(Provided material)
──────────────────────────────

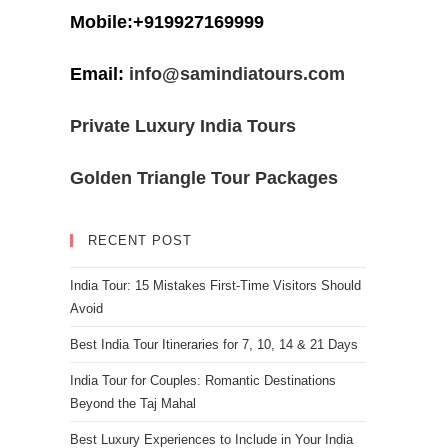
Mobile:+919927169999
Email:
info@samindiatours.com
Private Luxury India Tours
Golden Triangle Tour Packages
RECENT POST
India Tour: 15 Mistakes First-Time Visitors Should
Avoid
Best India Tour Itineraries for 7, 10, 14 & 21 Days
India Tour for Couples: Romantic Destinations
Beyond the Taj Mahal
Best Luxury Experiences to Include in Your India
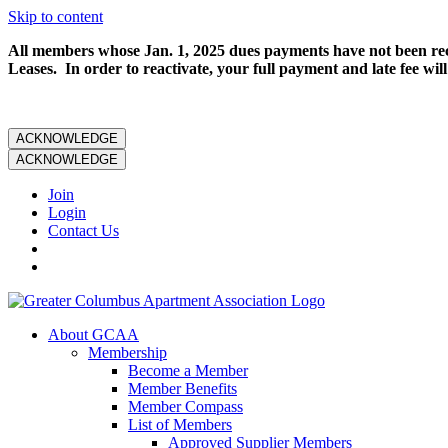
Skip to content
All members whose Jan. 1, 2025 dues payments have not been rece
Leases. In order to reactivate, your full payment and late fee will
ACKNOWLEDGE
ACKNOWLEDGE
Join
Login
Contact Us
About GCAA
Membership
Become a Member
Member Benefits
Member Compass
List of Members
Approved Supplier Members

──────────────────────────────

(Exercise requirements) Among the lines of the data above, count those holding "Luxury" and state only the number.

(Output of the task) 2